### [Actions to take]
**1.** Reproduce part of the climate finance excerpt word for word, beginning at the words "Investable NDCs" and ending after "and developing economies.".
**2.** Using the climate finance excerpt, answer these questions:
(a) How much does Brazil's Tropical Finance Facility aim to mobilise?
(b) When does the updated EU Regulation on Deforestation-free Products come into effect?
(c) By what percentage does the UK plan to reduce its greenhouse gas emissions by 2035, relative to 1990 levels?

Despite stalled negotiations, CBD16 in Cali saw unprecedented interest from investors who increasingly consider nature-related risks and opportunities. This growing focus, alongside its convergence with climate change, looks set to continue. Deforestation sits firmly at the centre of this nexus, and in 2024 we announced our new role as the Secretariat of the Finance Sector Deforestation Action initiative to better support members in this space.
Brazil has pledged to focus on nature and forests in particular, aiming to end deforestation. Alongside this, it recently launched a Tropical Finance Facility which aims to mobilise USD 125 million to conserve tropical forests.
This aligns with the updated EU Regulation on Deforestation-free Products (EUDR), which comes into effect in December 2025. Early adoption in this space is an opportunity for Europe and European investors to lead in this space.
Investable NDCs
Last year saw the first updated NDC plans announced ahead of the February 2025 deadline, which most countries look set to miss. The UK Prime Minister shared its ambitions in Azerbaijan, unveiling plans to reduce 81% of its greenhouse gas emissions by 2035, relative to 1990 levels. This was followed by more detail on 30 January 2025, with the EU’s contribution expected soon.
Fresh from the 2024 UK and EU elections in 2024, these two global players have a renewed mandate and could show leadership on climate, including in mobilising European investment to support emerging markets and developing economies.

### [Provided data]
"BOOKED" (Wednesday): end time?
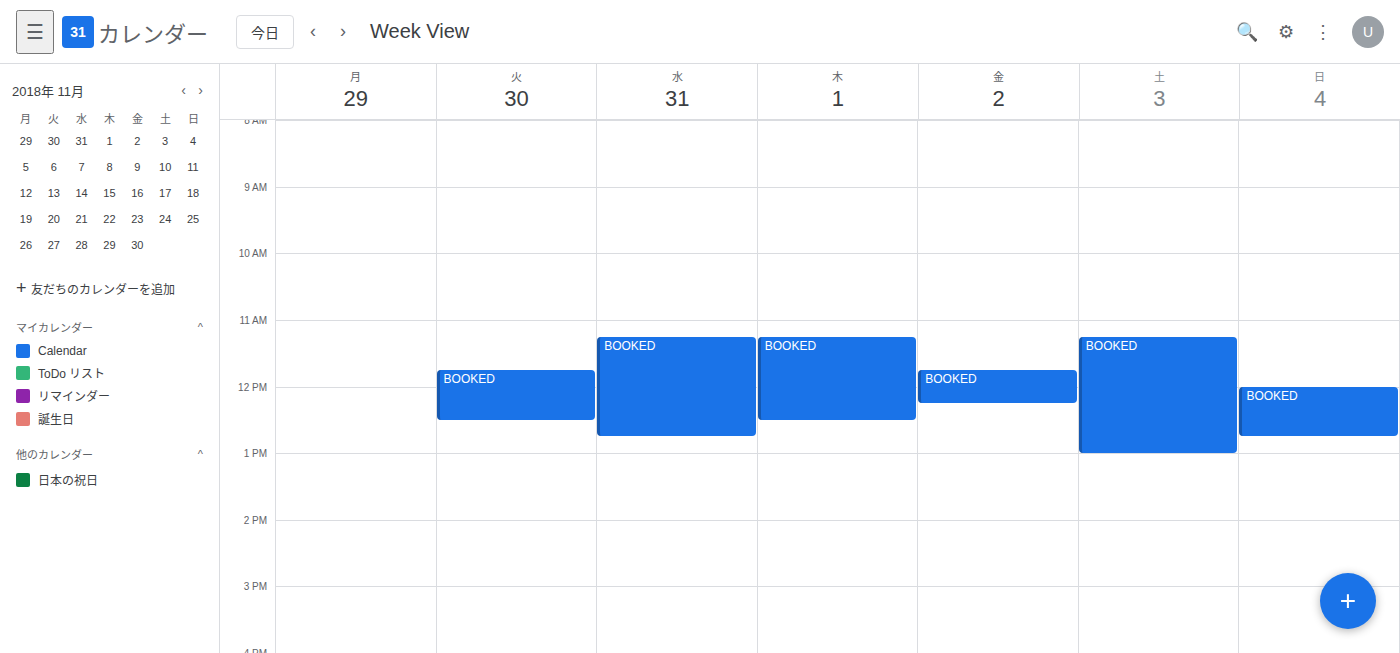
12:45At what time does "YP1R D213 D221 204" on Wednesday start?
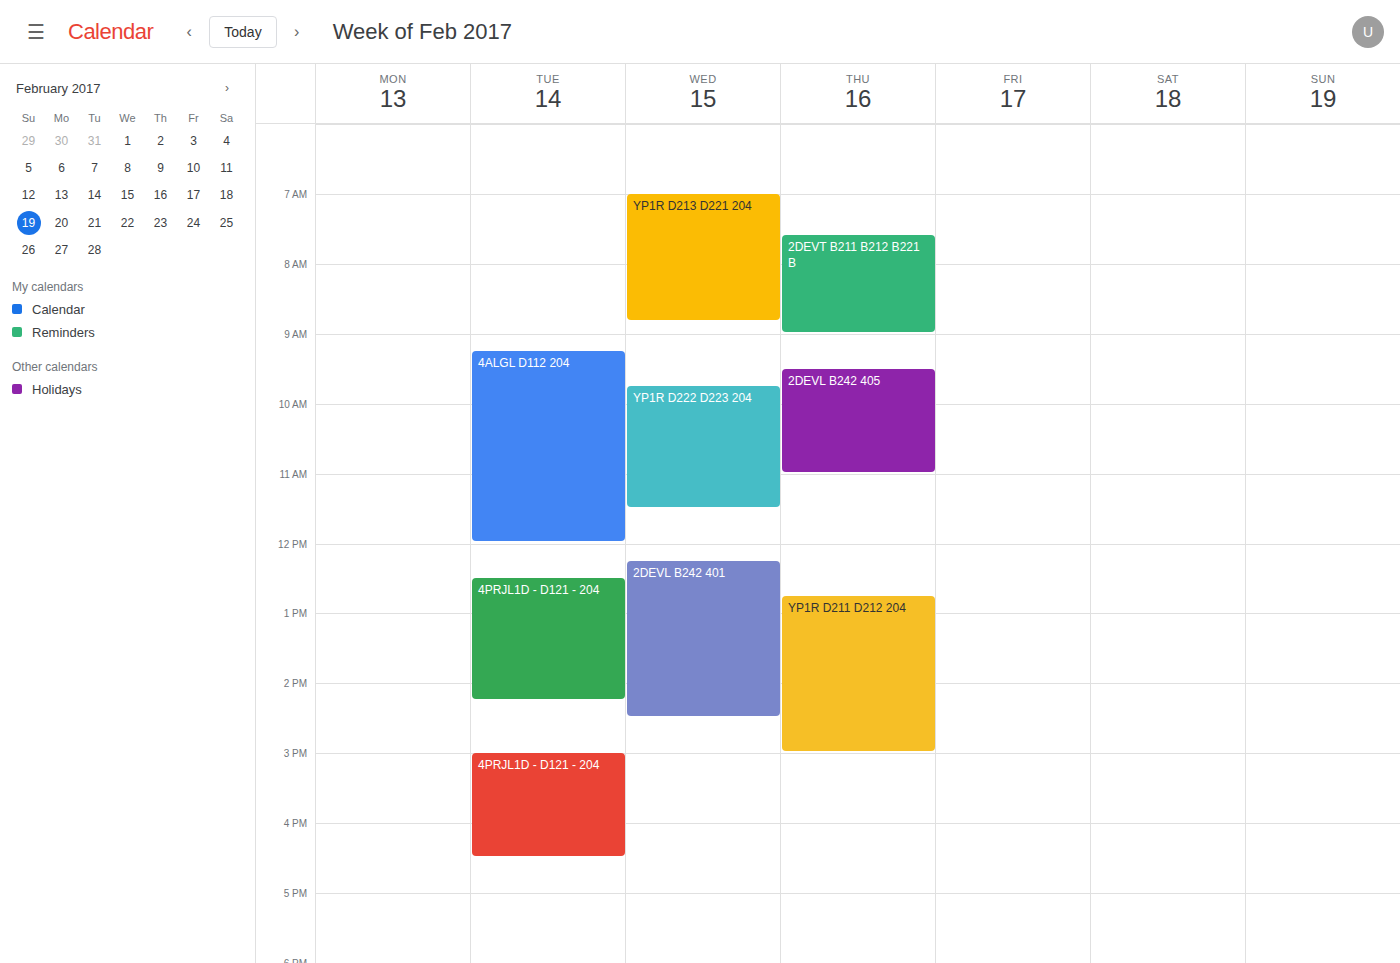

### [Answer list]
**1.**
Investable NDCs
Last year saw the first updated NDC plans announced ahead of the February 2025 deadline, which most countries look set to miss. The UK Prime Minister shared its ambitions in Azerbaijan, unveiling plans to reduce 81% of its greenhouse gas emissions by 2035, relative to 1990 levels. This was followed by more detail on 30 January 2025, with the EU’s contribution expected soon.
Fresh from the 2024 UK and EU elections in 2024, these two global players have a renewed mandate and could show leadership on climate, including in mobilising European investment to support emerging markets and developing economies.

**2.**
(a) USD 125 million
(b) December 2025
(c) 81%